A part ça, parce qu’il n’y pas que les nanas dans la vie, et si c’est le leader d’un groupe qui s’appelle Gang Bang qui vous le dis vous pouvez le croire,
Raymond était un sacré travailleur, aussi doué de ces mains qu’il pouvait être crétin, il gagnait sa croûte pour aider ses parents à subvenir aux besoins de la famille qui tous les deux trois ans
s’agrandissaient d’un rejeton. Sa passion c’était de fabriquer des maquettes de bateaux qu’il allait faire naviguer sur un lac près de chez lui. Un artiste dans son genre. La culture à Raymond
c’était pas son truc, pas le temps, autre chose à faire. Quand vous passez huit heures par jour sur une chaîne, le soir vous n’avez pas non plus forcément très envie d’aller à la Comédie
française pour y voir jouer Corneille ou Racine. De toutes façons vous n’en avez pas les moyens. La télé n’ayant pas encore fait son apparition dans le foyer, Raymond se contentait de la
radio et c’est là qu’il eut la révélation, son idole ça serait elle et pas une autre.. Vous vous demandez qui évidemment ? Edith Piaf, Barbara, Françoise Hardy, Sheila, ou soyons fous Aretha
Franklin ? Non vous n’y êtes pas. Mais pas du tout. Il fallait répondre Yvette. Yvette ! Oui Yvette Horner et son accordéon, sa tignasse rousse , son physique de matrone, et ses dents
de travers. La voilà la vedette ultime, celle pour qui Raymond Michaud serait prêt à se damner. En cette fin de décennie de l’autre côté de la Manche des groupes comme les Stones, les Yardbirds,
les Who, les Beatles renversent tout sur leur passage et Raymond Michaud est fan d’Yvette Horner. Je crois qu’il n’y plus rien à ajouter Monsieur le Juge, nous allons pouvoir attaquer le dossier
de sa complice.
Monique Chautard est encore plus petite que Raymond, un mètre cinquante sous la toise, brune aussi mais
les cheveux longs, maigrichonne sans aucune forme, quarante kilos toute mouillée, et porte des lunettes épaisses. Le sosie officiel de Nana Mouskouri, mais en plus moche et courtes sur pattes.

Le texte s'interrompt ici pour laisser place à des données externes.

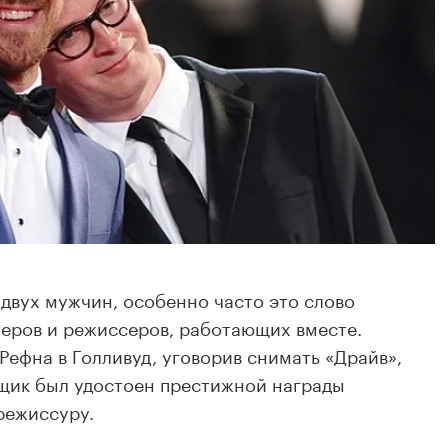
двух мужчин, особенно часто это слово
еров и режиссеров, работающих вместе.
Рефна в Голливуд, уговорив снимать «Драйв»,
вщик был удостоен престижной награды
режиссуру.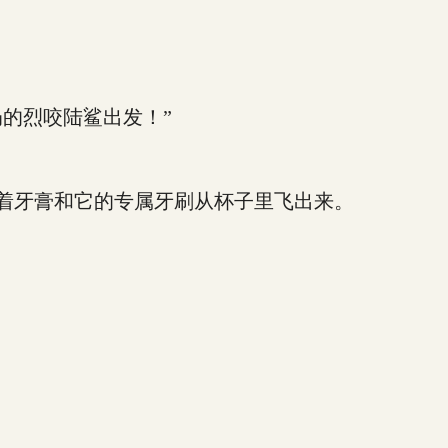
的烈咬陆鲨出发！”
着牙膏和它的专属牙刷从杯子里飞出来。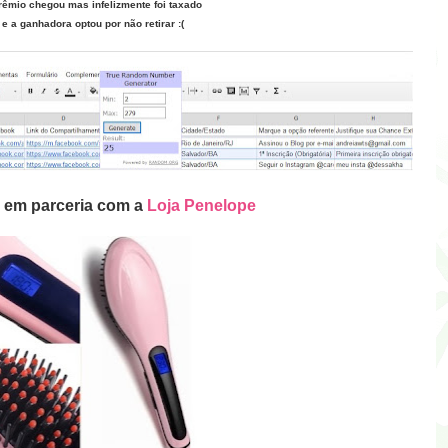
rêmio chegou mas infelizmente foi taxado
e a ganhadora optou por não retirar :(
o em parceria com a
Loja Penelope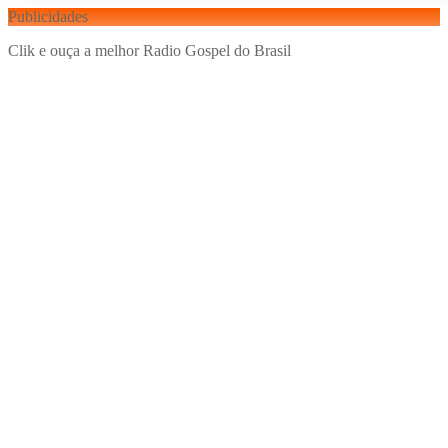
Publicidades
Clik e ouça a melhor Radio Gospel do Brasil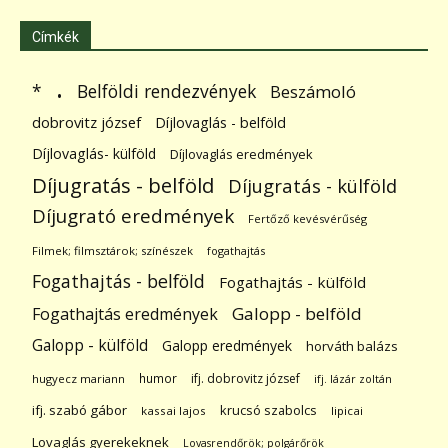
Címkék
.
Belföldi rendezvények
*
Beszámoló
dobrovitz józsef
Díjlovaglás - belföld
Díjlovaglás- külföld
Díjlovaglás eredmények
Díjugratás - belföld
Díjugratás - külföld
Díjugrató eredmények
Fertőző kevésvérűség
Filmek; filmsztárok; színészek
fogathajtás
Fogathajtás - belföld
Fogathajtás - külföld
Galopp - belföld
Fogathajtás eredmények
Galopp - külföld
Galopp eredmények
horváth balázs
humor
ifj. dobrovitz józsef
hugyecz mariann
ifj. lázár zoltán
ifj. szabó gábor
krucsó szabolcs
kassai lajos
lipicai
Lovaglás gyerekeknek
Lovasrendőrök; polgárőrök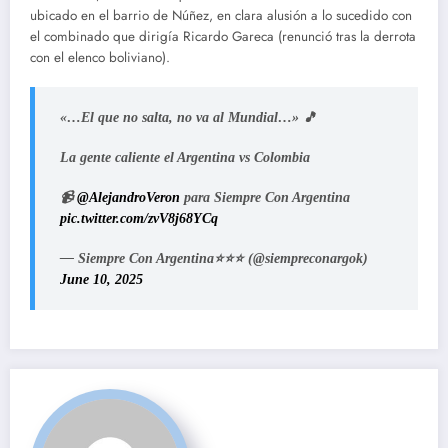
ubicado en el barrio de Núñez, en clara alusión a lo sucedido con
el combinado que dirigía Ricardo Gareca (renunció tras la derrota
con el elenco boliviano).
«…El que no salta, no va al Mundial…» 🎵
La gente caliente el Argentina vs Colombia
📹
@AlejandroVeron
para Siempre Con Argentina
pic.twitter.com/zvV8j68YCq
— Siempre Con Argentina⭐⭐⭐ (@siempreconargok)
June 10, 2025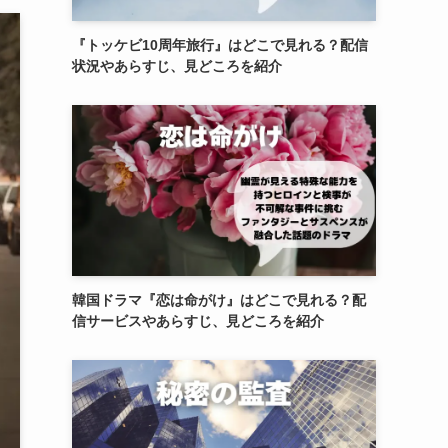
『トッケビ10周年旅行』はどこで見れる？配信
状況やあらすじ、見どころを紹介
韓国ドラマ『恋は命がけ』はどこで見れる？配
信サービスやあらすじ、見どころを紹介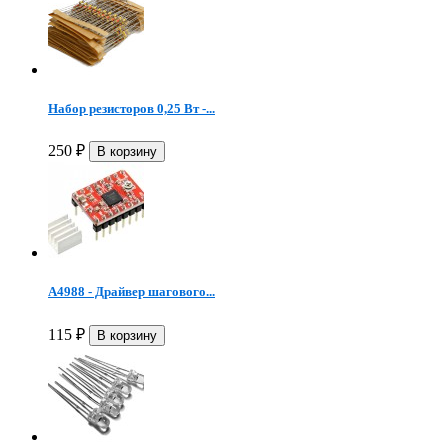
Набор резисторов 0,25 Вт -...
250
₽
A4988 - Драйвер шагового...
115
₽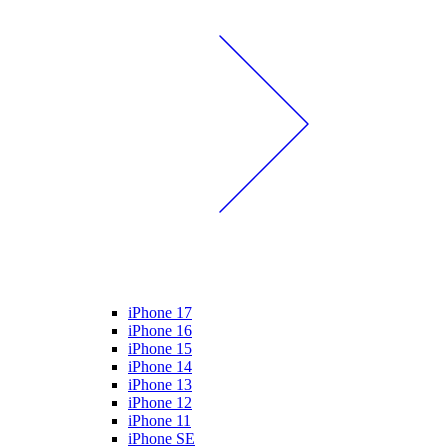
iPhone 17
iPhone 16
iPhone 15
iPhone 14
iPhone 13
iPhone 12
iPhone 11
iPhone SE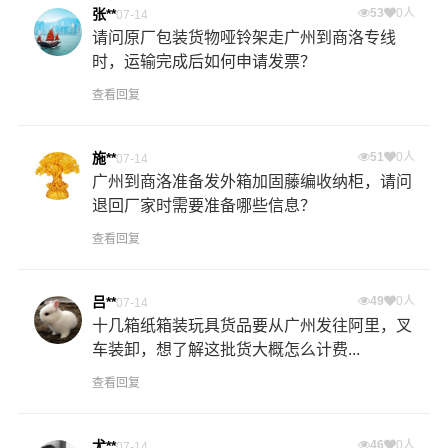
张**
53
0人
07-14
请问原厂包装货物哑铃架走广州到商洛专线
时，运输完成后如何申请发票？
查看回复
施**
51
0人
07-14
广州到商洛准备发外箱加固藤编收纳柜，请问
退回厂家时需要准备哪些信息？
查看回复
吕**
49
0人
07-14
十几箱纸箱装玩具货品要从广州发往阿里，叉
车装卸，想了解这批货大概怎么计费...
查看回复
尤**
46
0人
07-14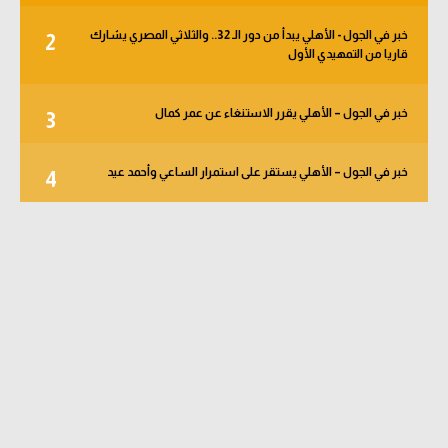
خبر في الجول - الأهلي يبدأ من دور الـ 32.. والثلاثي المصري يشارك
2
قاريا من التمهيدي الأول
خبر في الجول – الأهلي يقرر الاستنغاء عن عمر كمال
3
خبر في الجول – الأهلي يستقر على استمرار الساعي وأحمد عيد
4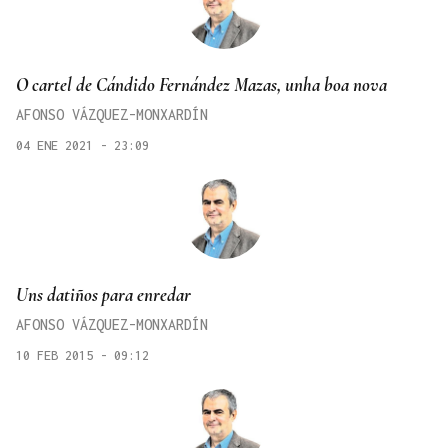
O cartel de Cándido Fernández Mazas, unha boa nova
AFONSO VÁZQUEZ-MONXARDÍN
04 ENE 2021 - 23:09
Uns datiños para enredar
AFONSO VÁZQUEZ-MONXARDÍN
10 FEB 2015 - 09:12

Elle travaillait comme secrétaire aux Impôts. Passionnant. Elle habitait encore chez sa mère, n’avait pas connu son père, et s’emmerdait autant qu’elle pouvait. Pas de bruit, pas de vague, sa vie
était plate la courbe d’Audimat d’Arte. Juste deux trois copines pour sortir de temps en temps mais rien de bien folichon. Elle aussi venait d’un milieu modeste. Adolescence en petite couronne,
elle quitta l’école à quatorze ans pour enchaîner les petits boulots. A l’époque on trouvait facilement du travail, et puis ça lui permettait de sortir de cette maison. Sa mère l’avait eu très
tard, à quarante ans, l’écart de générations rendait la communication difficile, sa sœur aînée lui tapait sur le système, son père absent lui manquait, c’est avec soulagement qu’elle partit en
vacances au bord de la mer. Mais quand on n’a pas de bol, on n’a pas de bol. Ceci dit quand on a l’impression de se noyer on se rattrape au premier truc qui passe. Et le premier truc qui est
passé à ce moment là c’est Raymond Michaud. Ils copulèrent, se marièrent et n’eurent qu’un enfant. Du premier coup. Quand je vous dit qu’elle n’avait pas de bol Monique.